(Beginning of Data provided)
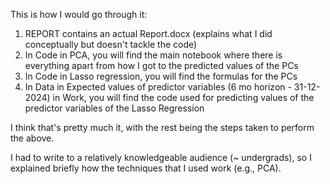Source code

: This is how I would go through it:

1. REPORT contains an actual Report.docx (explains what I did conceptually but doesn't tackle the code)
2. In Code in PCA, you will find the main notebook where there is everything apart from how I got to the predicted values of the PCs
3. In Code in Lasso regression, you will find the formulas for the PCs
4. In Data in Expected values of predictor variables (6 mo horizon - 31-12-2024) in Work, you will find the code used for predicting values of the predictor variables of the Lasso Regression

I think that's pretty much it, with the rest being the steps taken to perform the above.

I had to write to a relatively knowledgeable audience (~ undergrads), so I explained briefly how the techniques that I used work (e.g., PCA).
(End of Data provided)
• [Task to complete]: Without altering anything, output all the lines above but none of the images.

• [Written solution]:
Source code

: This is how I would go through it:

1. REPORT contains an actual Report.docx (explains what I did conceptually but doesn't tackle the code)
2. In Code in PCA, you will find the main notebook where there is everything apart from how I got to the predicted values of the PCs
3. In Code in Lasso regression, you will find the formulas for the PCs
4. In Data in Expected values of predictor variables (6 mo horizon - 31-12-2024) in Work, you will find the code used for predicting values of the predictor variables of the Lasso Regression

I think that's pretty much it, with the rest being the steps taken to perform the above.

I had to write to a relatively knowledgeable audience (~ undergrads), so I explained briefly how the techniques that I used work (e.g., PCA).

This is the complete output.